● **Problem description**
Render the entries from the start through the line containing "A fence keeping" as a numbered list, omitting any blank lines.

═════ Entries supplied ═════

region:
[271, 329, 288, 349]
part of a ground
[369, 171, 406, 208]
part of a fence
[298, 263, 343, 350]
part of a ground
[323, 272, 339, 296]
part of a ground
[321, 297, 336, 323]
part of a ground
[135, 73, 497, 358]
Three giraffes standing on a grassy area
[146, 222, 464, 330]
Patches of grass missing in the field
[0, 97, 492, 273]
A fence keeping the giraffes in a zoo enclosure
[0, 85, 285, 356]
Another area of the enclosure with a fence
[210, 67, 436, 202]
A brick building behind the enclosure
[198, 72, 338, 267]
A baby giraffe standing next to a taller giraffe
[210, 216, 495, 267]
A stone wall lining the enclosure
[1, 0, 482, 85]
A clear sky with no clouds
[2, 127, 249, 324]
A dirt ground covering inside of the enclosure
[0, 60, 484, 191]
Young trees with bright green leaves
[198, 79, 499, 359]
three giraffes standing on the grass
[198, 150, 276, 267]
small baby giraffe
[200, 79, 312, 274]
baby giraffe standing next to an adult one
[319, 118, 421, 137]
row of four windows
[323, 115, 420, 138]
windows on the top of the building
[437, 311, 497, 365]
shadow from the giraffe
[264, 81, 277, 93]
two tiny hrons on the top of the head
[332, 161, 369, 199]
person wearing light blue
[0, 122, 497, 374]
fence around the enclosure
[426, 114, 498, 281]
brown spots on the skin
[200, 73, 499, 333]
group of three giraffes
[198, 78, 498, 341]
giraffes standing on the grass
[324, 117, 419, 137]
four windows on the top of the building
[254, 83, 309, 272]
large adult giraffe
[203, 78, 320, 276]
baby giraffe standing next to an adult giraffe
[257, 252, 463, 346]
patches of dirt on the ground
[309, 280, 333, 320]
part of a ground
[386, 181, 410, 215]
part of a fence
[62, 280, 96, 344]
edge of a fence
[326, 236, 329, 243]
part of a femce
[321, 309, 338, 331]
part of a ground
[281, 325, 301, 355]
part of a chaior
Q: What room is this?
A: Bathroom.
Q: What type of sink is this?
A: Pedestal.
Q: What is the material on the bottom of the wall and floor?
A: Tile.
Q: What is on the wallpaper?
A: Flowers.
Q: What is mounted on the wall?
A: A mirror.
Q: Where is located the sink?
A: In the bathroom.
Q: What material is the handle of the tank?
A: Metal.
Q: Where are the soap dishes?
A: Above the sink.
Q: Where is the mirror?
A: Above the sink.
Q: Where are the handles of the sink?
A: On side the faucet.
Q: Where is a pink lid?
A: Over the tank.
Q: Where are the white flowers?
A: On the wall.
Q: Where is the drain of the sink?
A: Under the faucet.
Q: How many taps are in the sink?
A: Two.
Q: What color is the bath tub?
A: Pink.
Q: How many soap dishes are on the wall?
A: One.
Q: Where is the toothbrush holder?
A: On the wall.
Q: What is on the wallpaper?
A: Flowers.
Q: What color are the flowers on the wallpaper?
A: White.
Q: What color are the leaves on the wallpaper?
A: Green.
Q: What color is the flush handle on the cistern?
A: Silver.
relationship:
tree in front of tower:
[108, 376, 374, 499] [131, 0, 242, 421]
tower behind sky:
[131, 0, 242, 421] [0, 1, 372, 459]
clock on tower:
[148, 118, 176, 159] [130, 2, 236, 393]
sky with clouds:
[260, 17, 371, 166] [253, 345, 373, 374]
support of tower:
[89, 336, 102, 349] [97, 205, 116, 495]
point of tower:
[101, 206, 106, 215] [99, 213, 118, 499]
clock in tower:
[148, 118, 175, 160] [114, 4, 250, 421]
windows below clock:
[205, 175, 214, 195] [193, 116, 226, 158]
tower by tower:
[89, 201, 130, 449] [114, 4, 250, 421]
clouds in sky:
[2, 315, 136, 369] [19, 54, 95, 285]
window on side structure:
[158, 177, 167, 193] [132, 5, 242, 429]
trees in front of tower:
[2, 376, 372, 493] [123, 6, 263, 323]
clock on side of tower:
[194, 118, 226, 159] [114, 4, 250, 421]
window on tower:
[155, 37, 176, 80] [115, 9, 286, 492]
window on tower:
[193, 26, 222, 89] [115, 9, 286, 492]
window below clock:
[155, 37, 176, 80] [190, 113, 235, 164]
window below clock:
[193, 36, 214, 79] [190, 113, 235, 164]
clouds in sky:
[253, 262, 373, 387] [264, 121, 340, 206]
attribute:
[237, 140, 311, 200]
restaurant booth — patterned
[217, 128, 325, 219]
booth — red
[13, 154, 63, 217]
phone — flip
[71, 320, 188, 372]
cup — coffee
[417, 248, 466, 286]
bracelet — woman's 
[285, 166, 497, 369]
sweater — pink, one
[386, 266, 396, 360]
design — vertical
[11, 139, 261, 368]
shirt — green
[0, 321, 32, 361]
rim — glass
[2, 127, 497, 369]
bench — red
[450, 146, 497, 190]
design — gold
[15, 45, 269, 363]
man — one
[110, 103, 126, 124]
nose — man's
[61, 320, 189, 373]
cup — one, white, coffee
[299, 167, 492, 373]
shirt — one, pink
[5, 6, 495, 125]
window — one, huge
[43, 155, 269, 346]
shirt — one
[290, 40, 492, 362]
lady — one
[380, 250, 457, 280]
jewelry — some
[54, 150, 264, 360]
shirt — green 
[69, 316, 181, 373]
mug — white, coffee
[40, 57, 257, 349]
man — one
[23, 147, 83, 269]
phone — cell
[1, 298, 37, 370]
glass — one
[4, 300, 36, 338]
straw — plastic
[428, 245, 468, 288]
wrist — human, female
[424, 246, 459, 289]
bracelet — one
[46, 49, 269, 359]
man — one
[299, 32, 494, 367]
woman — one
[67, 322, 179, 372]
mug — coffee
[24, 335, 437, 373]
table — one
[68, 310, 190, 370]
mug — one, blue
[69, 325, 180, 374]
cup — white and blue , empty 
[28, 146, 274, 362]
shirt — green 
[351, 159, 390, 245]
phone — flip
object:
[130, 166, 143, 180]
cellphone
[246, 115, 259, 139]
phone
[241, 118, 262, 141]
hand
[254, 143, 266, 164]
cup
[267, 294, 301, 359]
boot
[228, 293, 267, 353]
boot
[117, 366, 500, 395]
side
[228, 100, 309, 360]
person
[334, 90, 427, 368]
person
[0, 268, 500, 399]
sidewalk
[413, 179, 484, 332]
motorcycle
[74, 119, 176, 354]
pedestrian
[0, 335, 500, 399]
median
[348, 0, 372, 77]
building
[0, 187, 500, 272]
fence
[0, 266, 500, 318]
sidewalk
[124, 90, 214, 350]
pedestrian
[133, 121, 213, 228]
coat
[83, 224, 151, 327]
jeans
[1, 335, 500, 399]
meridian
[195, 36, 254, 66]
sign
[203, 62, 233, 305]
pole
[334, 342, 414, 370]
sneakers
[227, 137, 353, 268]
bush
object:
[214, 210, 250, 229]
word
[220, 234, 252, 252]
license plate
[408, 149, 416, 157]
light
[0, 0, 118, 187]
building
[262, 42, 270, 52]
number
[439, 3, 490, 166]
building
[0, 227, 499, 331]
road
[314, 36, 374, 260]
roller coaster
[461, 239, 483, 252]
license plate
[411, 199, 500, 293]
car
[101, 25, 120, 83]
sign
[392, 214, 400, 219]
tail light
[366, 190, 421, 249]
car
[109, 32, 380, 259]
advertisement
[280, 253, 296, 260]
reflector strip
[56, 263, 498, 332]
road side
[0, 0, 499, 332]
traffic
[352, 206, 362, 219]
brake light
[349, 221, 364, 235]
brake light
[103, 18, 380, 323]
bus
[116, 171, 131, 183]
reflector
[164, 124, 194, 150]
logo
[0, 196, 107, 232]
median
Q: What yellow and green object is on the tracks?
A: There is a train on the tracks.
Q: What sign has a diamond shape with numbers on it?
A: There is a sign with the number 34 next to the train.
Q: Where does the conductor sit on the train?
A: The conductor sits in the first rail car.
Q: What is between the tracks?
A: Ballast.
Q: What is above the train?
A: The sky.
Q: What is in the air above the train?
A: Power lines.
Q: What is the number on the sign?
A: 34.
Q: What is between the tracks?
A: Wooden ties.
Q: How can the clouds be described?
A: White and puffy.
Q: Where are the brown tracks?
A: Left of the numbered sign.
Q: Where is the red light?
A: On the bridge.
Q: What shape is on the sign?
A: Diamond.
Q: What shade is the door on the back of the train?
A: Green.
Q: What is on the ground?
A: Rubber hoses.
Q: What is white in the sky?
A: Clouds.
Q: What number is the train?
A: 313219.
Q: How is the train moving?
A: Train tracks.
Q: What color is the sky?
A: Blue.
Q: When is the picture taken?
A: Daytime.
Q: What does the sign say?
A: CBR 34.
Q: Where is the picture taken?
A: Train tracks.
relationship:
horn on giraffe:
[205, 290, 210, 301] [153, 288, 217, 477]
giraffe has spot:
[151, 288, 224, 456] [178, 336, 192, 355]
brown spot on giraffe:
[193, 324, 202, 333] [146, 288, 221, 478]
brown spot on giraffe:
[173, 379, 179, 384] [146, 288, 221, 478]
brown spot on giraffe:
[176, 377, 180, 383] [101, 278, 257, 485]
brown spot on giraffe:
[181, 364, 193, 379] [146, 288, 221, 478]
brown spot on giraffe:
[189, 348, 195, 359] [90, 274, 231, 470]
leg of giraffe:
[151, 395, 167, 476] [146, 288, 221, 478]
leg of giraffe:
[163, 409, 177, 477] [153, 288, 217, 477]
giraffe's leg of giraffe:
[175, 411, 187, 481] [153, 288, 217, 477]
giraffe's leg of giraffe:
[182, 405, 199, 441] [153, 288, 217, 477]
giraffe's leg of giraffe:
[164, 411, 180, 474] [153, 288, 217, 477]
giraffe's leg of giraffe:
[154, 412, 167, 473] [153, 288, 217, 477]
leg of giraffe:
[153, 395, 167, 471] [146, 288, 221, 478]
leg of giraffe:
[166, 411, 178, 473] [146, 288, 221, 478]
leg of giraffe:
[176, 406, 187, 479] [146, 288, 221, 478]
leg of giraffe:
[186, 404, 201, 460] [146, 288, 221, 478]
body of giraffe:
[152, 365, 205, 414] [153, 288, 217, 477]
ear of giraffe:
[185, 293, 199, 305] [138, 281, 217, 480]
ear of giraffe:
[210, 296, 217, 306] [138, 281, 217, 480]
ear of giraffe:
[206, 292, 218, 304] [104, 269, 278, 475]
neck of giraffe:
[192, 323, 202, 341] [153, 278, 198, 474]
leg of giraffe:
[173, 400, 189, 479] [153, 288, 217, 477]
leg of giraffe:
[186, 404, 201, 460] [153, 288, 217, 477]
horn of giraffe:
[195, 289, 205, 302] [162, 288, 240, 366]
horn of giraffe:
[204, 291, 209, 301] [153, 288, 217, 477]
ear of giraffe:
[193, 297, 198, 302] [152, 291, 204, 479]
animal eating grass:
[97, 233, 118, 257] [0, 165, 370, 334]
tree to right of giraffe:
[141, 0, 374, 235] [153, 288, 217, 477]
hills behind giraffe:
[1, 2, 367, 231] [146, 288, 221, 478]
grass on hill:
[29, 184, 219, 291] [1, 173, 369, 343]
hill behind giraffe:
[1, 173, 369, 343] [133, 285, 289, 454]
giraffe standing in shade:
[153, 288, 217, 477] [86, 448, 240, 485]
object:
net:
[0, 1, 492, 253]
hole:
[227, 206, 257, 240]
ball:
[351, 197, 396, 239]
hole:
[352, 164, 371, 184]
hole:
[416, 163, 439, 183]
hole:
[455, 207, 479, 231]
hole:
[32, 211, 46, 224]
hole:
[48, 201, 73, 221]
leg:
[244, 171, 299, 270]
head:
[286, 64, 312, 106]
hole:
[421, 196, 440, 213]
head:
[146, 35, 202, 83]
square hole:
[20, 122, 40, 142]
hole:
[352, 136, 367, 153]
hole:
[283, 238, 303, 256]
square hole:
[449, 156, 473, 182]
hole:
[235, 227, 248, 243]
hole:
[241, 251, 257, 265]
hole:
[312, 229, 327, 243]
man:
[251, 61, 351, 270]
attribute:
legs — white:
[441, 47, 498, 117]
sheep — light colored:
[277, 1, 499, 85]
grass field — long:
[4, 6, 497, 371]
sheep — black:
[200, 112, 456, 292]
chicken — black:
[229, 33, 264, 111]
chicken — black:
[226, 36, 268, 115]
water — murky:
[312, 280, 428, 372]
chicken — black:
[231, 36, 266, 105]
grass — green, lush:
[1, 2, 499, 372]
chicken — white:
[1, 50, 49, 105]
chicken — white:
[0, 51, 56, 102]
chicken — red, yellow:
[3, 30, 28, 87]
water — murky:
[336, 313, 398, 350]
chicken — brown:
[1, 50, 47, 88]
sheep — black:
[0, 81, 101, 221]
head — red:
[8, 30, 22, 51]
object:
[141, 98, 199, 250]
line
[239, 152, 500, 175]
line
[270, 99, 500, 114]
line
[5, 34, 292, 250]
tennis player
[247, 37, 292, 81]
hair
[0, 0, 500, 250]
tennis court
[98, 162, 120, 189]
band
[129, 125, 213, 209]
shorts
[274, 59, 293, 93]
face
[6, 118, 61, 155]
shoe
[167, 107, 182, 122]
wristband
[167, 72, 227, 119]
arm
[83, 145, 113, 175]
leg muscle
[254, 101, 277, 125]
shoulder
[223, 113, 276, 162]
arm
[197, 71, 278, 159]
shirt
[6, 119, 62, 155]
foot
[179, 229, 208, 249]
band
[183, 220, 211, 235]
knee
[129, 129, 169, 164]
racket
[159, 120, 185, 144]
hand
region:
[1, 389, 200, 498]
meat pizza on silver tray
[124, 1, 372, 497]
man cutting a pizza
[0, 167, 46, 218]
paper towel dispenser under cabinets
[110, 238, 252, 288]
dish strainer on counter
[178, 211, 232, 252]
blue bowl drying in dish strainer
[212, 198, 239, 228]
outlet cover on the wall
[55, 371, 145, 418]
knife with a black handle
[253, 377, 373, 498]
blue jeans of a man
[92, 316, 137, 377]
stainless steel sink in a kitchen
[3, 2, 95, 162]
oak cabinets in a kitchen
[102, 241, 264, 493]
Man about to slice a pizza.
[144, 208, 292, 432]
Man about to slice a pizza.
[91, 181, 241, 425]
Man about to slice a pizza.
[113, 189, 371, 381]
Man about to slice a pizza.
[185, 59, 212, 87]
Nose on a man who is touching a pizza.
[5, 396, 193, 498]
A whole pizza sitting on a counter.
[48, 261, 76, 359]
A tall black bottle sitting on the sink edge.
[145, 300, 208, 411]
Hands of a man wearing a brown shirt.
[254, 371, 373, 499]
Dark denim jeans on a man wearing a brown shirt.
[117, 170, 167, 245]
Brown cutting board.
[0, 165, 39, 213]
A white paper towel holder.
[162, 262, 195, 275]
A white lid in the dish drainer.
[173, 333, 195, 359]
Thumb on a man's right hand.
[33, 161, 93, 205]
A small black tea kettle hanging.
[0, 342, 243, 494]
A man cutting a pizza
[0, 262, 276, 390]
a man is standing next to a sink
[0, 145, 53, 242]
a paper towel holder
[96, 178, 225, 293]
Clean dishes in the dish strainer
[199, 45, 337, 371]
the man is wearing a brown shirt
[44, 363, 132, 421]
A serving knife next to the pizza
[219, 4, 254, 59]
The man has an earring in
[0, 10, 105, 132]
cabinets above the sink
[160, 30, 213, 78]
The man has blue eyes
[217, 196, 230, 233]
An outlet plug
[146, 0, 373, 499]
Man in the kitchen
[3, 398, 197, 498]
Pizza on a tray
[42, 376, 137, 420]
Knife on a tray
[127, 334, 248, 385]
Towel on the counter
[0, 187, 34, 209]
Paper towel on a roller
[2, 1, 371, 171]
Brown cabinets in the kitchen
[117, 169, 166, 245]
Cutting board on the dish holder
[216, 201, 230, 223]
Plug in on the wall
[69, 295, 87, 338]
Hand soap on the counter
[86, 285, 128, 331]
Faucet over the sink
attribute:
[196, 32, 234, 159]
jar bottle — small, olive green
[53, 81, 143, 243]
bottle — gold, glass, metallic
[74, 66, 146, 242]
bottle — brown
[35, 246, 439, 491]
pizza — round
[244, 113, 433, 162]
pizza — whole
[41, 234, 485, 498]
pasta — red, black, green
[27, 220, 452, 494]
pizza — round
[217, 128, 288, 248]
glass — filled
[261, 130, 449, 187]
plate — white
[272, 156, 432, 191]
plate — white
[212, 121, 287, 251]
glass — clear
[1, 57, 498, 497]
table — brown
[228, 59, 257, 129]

═════

● **Response to the exercise**
1. region:
2. [271, 329, 288, 349]
3. part of a ground
4. [369, 171, 406, 208]
5. part of a fence
6. [298, 263, 343, 350]
7. part of a ground
8. [323, 272, 339, 296]
9. part of a ground
10. [321, 297, 336, 323]
11. part of a ground
12. [135, 73, 497, 358]
13. Three giraffes standing on a grassy area
14. [146, 222, 464, 330]
15. Patches of grass missing in the field
16. [0, 97, 492, 273]
17. A fence keeping the giraffes in a zoo enclosure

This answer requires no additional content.